DIRECTIONS FOR THIS TASK: Return exactly the span of lines in the following data that opens with the line containing "Rendered at 1275 by 1650 pixels." and closes with the line containing "Identify the document". Include nothing else.

ENTRIES PROVIDED:
>>>>

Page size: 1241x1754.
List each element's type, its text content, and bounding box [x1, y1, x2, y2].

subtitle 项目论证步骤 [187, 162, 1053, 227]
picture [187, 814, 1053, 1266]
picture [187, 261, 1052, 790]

<<<<
>>>>

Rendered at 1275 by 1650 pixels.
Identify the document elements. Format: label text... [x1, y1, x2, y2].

<<<<

SOLVED PROBLEM:
Rendered at 1275 by 1650 pixels.
Identify the document elements. Format: label text... [x1, y1, x2, y2].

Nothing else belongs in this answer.